More recent evidence suggests that impairments relate to frontal-striatal-thalamic circuits underlie several psychotic disorders, such as depressive disorder, attention deficit hyperactivity disorder, substance misuse, as well as schizophrenia (Peters et al., 2016; Hong, 2023). Meanwhile, an increasing number of epidemiological studies have shown that APS, previously referred to as the “schizophrenia prodrome,” does not necessarily progress to schizophrenia exclusively, but to other several psychiatric disorders, such as depressive disorder, personality disorder and substance misuse.
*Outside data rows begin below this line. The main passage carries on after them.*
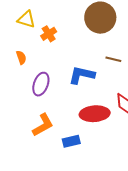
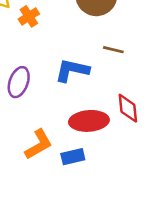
orange L-shape: (43, 125) -> (39, 144), moved
blue rectangle: (71, 141) -> (73, 157), moved

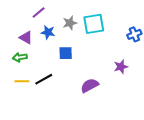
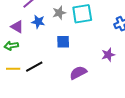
blue square: (66, 53) -> (63, 42), moved

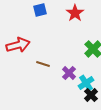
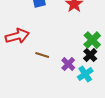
black cross: (91, 95) -> (90, 55), moved

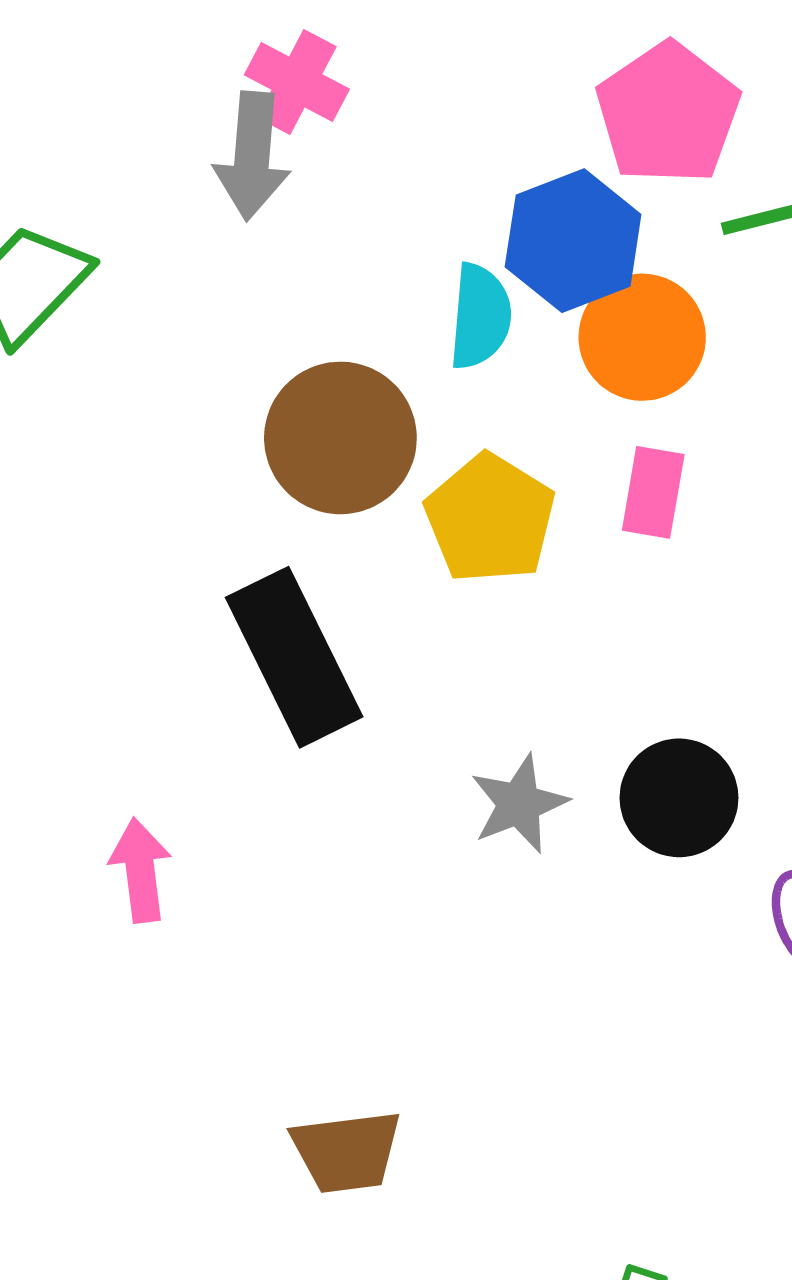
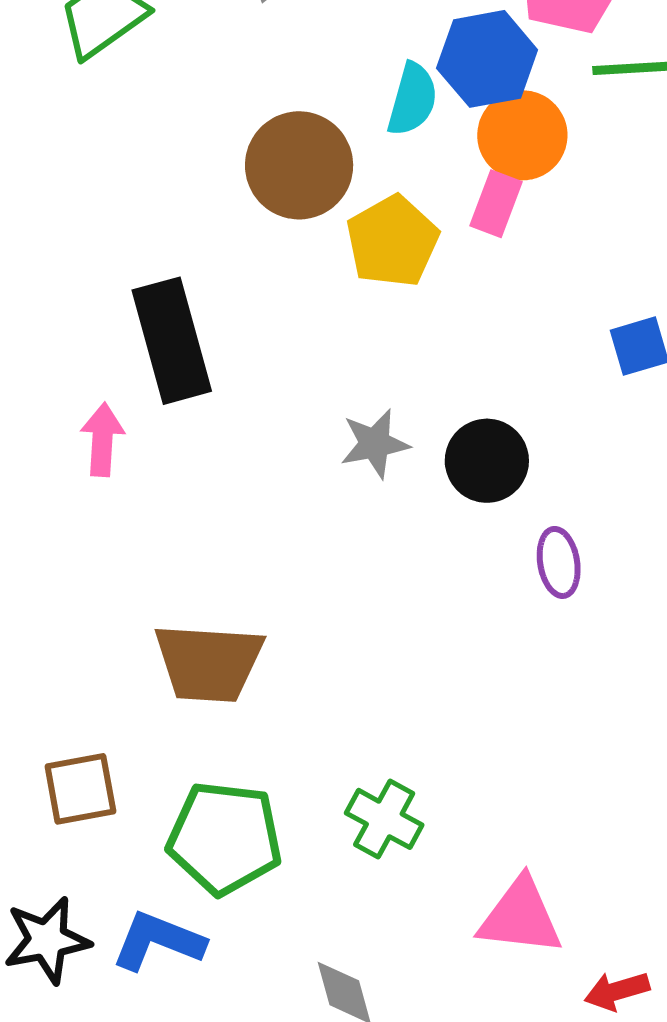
pink rectangle: (653, 492) -> (496, 204), moved
black rectangle: (294, 657) -> (172, 341), moved
brown trapezoid: (347, 1151) -> (209, 663), size x1.4

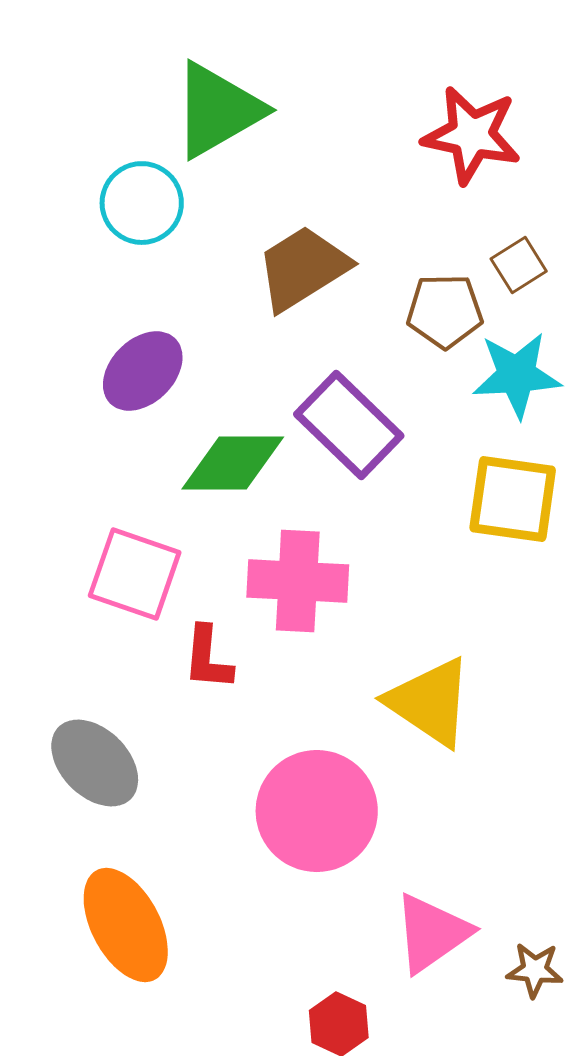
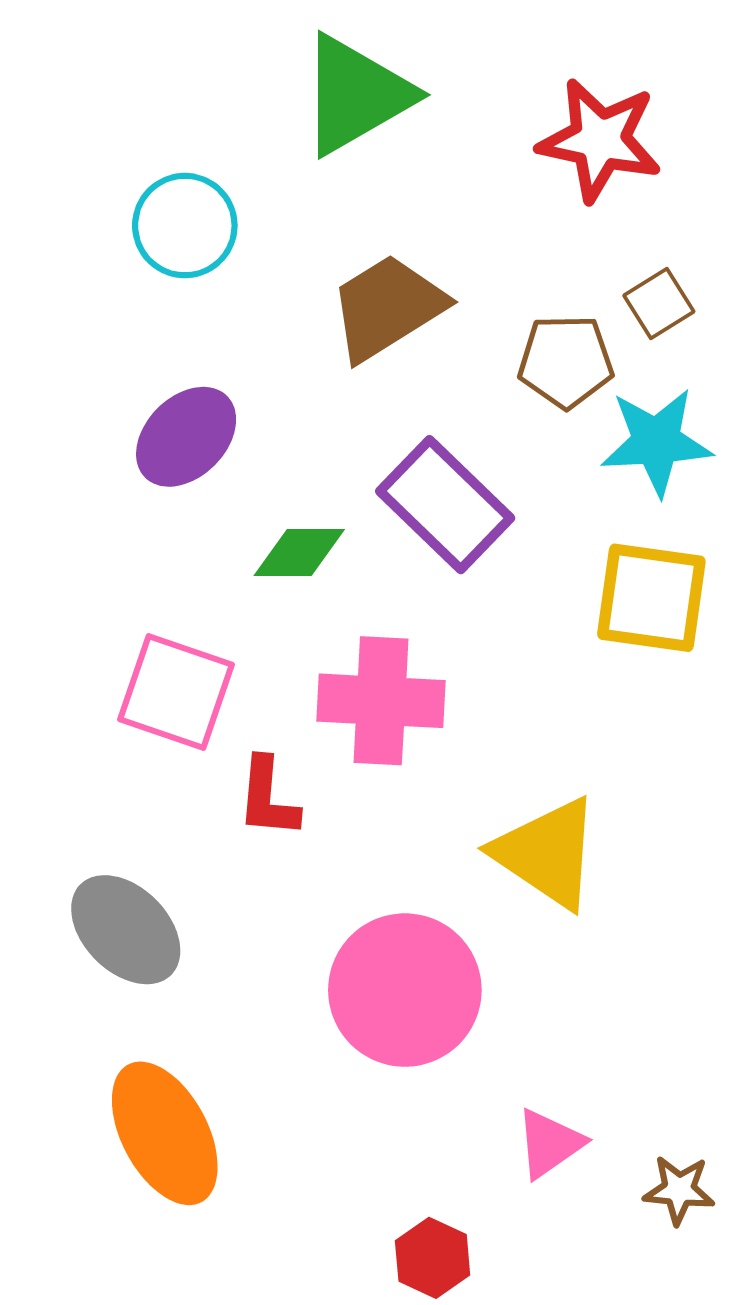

This has led to the proposal of the concept of transdiagnostic psychiatry (McGorry et al., 2018). Altogether, these findings raise the possibility that disruption of the frontal-striatal-thalamic circuit may be one of the biological bases of APS which then transitions to various diseases. Further follow-up studies, considering transdiagnostic psychiatry, are needed to clarify differences in the changes in the frontal-striatal-thalamic circuits during the transition from APS to various psychiatric disorders.
4.4. Limitations
Our study had certain limitations. First, the sample size was small, limiting the generalizability of our findings; additional large-scale studies with age- and sex-matched participants are warranted to further validate them. Moreover, our investigation was limited to the frontal-striatal-thalamic circuit derived from the premotor cortex. Previous studies on schizophrenia have repeatedly reported functional and structural changes in the prefrontal cortex rather than in the premotor cortex. Further studies are needed to investigate the relationship between the frontal-striatal-thalamic subcircuits derived from other frontal regions, such as the prefrontal cortex.